|Glad To Be Grey|
Over-55s 'more likely to vote than any other age group'
Older voters will be more influential in the 2010 General Election than ever before, a charity for the elderly has said.
Age UK – formed from the merger of Age Concern and Help the Aged – says research shows that the over-55s are almost twice as likely to vote than 18-24-year-olds, that people aged 55 and over will cast four out of every 10 votes and that they make up the majority in many marginal seats.
In the Hammersmith constituency, which includes Shepherd's Bush, 32.1% of voters fall into the over-55 age bracket, according to the research conducted for the charity by De Montfort University.

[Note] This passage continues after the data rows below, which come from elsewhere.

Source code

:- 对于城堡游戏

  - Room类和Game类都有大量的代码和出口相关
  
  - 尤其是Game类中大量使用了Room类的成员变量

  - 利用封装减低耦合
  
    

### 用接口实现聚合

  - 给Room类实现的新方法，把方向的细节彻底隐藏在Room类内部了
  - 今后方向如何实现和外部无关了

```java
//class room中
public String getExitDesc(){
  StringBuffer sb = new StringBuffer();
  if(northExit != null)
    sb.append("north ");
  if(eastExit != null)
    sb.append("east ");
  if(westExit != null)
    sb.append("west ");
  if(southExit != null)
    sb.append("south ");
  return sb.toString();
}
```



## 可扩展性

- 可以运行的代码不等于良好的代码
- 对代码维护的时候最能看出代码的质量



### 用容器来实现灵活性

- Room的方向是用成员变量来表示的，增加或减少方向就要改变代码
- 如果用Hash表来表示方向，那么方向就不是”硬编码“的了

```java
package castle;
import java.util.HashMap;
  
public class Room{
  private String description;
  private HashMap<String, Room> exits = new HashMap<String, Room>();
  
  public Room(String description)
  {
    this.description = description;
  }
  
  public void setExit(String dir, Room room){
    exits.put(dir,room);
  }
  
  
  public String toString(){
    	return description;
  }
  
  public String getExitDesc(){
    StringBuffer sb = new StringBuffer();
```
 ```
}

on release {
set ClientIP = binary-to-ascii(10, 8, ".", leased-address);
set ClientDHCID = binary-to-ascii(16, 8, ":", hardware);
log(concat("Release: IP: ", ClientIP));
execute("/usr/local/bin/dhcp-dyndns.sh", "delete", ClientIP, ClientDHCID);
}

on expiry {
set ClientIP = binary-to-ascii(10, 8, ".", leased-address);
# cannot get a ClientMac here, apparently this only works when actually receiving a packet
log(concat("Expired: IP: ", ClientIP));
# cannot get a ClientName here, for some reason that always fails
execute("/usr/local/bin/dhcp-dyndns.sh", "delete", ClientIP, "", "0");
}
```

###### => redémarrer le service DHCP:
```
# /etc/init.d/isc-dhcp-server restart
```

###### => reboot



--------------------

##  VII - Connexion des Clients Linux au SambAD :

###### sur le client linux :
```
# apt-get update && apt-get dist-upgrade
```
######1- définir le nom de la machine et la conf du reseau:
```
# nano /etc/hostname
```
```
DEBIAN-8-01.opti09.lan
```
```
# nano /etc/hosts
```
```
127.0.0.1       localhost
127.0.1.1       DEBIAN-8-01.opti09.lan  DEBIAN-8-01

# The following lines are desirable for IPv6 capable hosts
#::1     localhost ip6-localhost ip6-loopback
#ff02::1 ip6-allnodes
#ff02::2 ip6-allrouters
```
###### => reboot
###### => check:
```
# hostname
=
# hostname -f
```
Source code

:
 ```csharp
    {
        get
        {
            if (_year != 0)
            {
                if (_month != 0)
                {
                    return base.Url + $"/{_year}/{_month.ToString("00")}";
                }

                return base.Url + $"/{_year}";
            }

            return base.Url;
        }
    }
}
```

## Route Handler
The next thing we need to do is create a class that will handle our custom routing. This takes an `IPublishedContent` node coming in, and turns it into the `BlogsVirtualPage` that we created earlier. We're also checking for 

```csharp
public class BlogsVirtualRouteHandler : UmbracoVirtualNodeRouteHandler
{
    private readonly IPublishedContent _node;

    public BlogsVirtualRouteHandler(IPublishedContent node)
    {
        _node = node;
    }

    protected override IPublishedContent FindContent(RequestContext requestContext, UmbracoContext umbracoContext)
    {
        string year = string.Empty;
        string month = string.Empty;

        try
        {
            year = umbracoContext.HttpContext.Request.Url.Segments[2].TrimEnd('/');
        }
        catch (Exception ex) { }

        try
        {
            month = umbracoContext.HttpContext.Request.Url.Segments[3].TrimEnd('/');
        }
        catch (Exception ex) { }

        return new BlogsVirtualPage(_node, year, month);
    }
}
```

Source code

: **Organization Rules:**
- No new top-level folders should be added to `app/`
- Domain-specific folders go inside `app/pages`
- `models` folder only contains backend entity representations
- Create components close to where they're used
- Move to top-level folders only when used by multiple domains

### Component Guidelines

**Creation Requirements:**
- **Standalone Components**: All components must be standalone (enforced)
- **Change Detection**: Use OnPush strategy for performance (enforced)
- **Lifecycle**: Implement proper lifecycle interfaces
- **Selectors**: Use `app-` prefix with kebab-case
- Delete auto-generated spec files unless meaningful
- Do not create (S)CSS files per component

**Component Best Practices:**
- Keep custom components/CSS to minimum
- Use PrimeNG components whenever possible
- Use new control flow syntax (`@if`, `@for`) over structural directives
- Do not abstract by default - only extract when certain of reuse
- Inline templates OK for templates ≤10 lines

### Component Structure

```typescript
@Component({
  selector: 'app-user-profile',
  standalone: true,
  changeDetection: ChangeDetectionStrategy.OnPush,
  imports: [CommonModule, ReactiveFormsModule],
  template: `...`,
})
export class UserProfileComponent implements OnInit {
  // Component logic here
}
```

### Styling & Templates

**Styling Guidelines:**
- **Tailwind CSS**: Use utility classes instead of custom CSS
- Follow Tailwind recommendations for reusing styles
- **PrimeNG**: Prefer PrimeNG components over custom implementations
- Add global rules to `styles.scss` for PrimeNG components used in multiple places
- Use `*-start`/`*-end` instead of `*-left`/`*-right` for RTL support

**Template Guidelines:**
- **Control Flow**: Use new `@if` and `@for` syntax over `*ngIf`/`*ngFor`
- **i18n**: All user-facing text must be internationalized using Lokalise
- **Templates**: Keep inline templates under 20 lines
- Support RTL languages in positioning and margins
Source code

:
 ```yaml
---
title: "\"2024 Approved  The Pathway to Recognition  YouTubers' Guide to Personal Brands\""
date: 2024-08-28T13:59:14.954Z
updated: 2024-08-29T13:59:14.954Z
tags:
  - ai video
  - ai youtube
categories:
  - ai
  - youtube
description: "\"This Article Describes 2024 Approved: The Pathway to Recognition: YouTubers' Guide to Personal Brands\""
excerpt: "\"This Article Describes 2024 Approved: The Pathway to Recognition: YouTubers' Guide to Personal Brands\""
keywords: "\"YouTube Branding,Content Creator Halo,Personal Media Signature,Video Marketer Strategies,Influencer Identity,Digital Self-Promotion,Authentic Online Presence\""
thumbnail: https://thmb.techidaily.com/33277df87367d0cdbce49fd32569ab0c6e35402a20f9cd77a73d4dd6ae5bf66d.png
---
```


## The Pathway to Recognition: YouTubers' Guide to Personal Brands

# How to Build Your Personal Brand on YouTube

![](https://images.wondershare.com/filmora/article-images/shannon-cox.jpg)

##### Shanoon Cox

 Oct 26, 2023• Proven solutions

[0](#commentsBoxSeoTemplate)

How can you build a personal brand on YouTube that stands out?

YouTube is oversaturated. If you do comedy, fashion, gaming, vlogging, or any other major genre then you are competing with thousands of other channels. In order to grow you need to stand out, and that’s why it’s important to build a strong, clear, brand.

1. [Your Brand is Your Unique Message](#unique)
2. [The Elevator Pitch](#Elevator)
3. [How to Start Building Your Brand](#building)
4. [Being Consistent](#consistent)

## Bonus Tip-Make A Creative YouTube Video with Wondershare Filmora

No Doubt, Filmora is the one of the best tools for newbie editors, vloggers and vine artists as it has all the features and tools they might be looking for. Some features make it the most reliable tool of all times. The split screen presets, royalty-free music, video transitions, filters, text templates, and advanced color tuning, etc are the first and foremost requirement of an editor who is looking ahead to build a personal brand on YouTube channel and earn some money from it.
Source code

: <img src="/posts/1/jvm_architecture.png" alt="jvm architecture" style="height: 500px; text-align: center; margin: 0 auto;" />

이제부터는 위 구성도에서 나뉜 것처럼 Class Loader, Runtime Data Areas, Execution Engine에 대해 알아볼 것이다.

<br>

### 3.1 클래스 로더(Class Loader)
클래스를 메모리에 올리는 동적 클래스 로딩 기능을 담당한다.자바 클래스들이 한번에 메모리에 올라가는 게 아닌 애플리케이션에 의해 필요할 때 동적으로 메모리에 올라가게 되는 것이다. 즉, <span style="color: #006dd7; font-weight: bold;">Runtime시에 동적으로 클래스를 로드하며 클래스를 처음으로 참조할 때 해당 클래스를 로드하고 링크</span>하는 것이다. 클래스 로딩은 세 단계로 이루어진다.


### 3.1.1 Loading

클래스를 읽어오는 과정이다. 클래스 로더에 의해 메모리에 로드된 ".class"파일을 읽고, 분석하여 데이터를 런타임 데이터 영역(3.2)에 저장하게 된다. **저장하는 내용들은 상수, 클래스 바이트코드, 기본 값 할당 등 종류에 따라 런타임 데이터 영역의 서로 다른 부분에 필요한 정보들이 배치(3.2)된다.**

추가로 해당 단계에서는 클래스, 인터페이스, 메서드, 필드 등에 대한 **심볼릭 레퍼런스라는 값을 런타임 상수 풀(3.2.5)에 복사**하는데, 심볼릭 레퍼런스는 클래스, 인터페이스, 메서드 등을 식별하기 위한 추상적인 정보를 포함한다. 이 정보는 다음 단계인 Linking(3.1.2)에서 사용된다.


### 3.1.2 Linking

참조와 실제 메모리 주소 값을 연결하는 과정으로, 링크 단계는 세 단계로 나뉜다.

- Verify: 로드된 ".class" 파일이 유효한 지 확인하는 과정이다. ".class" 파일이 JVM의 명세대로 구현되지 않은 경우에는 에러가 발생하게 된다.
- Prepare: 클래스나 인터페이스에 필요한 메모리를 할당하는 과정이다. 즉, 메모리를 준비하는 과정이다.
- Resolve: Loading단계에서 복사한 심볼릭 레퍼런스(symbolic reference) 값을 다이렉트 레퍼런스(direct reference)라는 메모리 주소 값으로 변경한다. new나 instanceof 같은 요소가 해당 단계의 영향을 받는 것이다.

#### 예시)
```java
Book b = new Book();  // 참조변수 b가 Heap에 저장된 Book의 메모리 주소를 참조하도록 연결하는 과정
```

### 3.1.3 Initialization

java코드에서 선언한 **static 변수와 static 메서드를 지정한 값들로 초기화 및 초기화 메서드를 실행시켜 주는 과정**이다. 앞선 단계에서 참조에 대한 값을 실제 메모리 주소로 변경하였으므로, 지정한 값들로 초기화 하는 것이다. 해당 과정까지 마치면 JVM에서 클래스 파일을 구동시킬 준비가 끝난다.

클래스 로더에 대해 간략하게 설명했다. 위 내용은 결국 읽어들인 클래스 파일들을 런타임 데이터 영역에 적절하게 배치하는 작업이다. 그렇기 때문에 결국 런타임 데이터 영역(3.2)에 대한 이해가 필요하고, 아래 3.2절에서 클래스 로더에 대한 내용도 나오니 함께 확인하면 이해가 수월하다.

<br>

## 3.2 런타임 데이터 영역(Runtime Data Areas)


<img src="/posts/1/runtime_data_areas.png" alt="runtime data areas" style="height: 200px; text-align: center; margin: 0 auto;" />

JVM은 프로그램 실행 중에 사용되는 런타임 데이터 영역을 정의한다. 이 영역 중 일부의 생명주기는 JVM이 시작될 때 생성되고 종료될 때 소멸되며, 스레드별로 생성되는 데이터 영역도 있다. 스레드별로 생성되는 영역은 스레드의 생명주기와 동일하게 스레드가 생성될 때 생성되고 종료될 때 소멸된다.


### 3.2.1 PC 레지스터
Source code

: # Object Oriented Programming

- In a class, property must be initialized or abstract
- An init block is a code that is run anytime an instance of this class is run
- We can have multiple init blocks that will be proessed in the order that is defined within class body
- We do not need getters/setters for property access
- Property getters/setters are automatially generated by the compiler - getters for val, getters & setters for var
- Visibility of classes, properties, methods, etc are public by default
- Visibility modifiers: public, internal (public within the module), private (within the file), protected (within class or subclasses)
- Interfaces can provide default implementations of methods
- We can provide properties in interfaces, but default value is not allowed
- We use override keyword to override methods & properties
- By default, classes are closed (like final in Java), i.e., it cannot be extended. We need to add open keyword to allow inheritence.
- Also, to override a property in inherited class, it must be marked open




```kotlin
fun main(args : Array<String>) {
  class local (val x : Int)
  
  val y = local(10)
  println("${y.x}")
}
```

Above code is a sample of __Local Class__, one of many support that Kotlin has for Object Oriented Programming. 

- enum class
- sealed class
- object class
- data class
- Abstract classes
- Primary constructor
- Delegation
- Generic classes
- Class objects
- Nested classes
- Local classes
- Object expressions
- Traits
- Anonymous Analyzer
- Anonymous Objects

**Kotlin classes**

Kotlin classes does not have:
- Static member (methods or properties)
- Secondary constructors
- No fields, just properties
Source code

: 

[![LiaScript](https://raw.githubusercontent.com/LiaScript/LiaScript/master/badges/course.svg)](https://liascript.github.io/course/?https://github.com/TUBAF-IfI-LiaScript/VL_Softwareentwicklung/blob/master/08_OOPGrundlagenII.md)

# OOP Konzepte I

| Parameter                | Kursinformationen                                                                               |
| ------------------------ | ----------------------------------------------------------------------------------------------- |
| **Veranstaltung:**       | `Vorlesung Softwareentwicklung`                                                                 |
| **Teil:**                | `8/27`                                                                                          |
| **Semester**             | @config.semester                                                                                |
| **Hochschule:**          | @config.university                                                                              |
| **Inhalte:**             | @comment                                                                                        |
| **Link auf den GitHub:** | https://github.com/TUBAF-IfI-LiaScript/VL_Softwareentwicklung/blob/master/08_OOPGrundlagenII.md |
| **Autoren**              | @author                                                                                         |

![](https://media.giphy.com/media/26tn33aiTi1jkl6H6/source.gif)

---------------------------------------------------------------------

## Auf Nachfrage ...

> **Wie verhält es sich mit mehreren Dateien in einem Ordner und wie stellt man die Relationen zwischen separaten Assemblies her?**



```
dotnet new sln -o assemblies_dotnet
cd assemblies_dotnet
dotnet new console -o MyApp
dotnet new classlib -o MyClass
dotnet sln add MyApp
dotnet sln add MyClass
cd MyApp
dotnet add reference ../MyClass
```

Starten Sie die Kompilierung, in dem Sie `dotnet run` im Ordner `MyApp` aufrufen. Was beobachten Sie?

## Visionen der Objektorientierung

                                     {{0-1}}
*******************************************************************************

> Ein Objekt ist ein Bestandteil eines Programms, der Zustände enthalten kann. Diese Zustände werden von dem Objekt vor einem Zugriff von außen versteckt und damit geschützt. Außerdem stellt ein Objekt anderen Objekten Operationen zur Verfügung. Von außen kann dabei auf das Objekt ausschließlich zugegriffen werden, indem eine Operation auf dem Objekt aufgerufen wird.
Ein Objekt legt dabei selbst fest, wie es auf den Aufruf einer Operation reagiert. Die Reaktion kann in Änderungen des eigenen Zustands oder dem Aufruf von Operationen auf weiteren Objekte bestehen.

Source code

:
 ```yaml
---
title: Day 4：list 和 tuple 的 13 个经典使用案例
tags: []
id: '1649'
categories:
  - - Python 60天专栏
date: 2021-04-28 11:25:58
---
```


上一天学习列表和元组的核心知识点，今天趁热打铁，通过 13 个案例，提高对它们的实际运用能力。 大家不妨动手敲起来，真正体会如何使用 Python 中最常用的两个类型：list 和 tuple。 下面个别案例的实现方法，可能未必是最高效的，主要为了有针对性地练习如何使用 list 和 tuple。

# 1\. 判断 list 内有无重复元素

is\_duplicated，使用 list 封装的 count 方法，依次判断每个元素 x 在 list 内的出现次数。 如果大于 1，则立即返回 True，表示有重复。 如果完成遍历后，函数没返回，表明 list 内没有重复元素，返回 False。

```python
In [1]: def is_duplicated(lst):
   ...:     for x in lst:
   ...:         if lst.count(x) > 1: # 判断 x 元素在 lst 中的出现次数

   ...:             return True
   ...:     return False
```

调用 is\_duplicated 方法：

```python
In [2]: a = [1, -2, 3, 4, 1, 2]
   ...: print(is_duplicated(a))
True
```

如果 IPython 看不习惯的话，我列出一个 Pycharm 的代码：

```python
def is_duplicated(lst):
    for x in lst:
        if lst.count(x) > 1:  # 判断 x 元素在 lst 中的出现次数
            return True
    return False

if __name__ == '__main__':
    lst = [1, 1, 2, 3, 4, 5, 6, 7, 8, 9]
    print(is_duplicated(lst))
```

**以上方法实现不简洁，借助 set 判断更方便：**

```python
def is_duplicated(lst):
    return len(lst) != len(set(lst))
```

Michelle Mitchell‚ Age UK Charity Director‚ said: “This research shows that older people’s votes cannot be taken for granted and that many people are not lifelong supporters of one political party. It also illustrates that when we talk about older voters‚ we’re talking about individuals‚ not a voting bloc. Just as with all ages‚ the over 60s care about a variety of issues and their decisions are based on families‚ hopes and worries for the future.”
Age UK say they are calling on parliamentary candidates to commit to key election pledges to improve the lives of older people including: reforming the 'failing' social care system‚ improved pensions‚ axing ageism and ending forced retirement‚ making the NHS fit for later life‚ enabling older people to play a greater role in society.
Michelle Mitchell‚ Age UK Charity Director‚ said: “An ageing society presents tremendous opportunities that should rightly be celebrated‚ yet at the same time we have a big challenge ahead to improve the experience of later life for people now and for generations to come. Alongside climate change‚ population ageing is the greatest global transition we will face this century.
“Many older people and their families have experienced poor treatment from a crumbling‚ underfunded social care system which can’t cope with demand. Everyday people face age discrimination in employment‚ medical treatment and financial services‚ leaving them feeling worthless and shut out of society. And later life continues to be ignored when it comes to building communities and providing services‚ despite the huge demographic shift we are seeing.
“The success of any party in this election depends on their commitment to act on the issues which are most important to older people who are more likely to vote than any other age group. Older people are fed up with second class services and we will support them to demand action from their local candidates on care‚ age discrimination‚ the NHS and pensions.”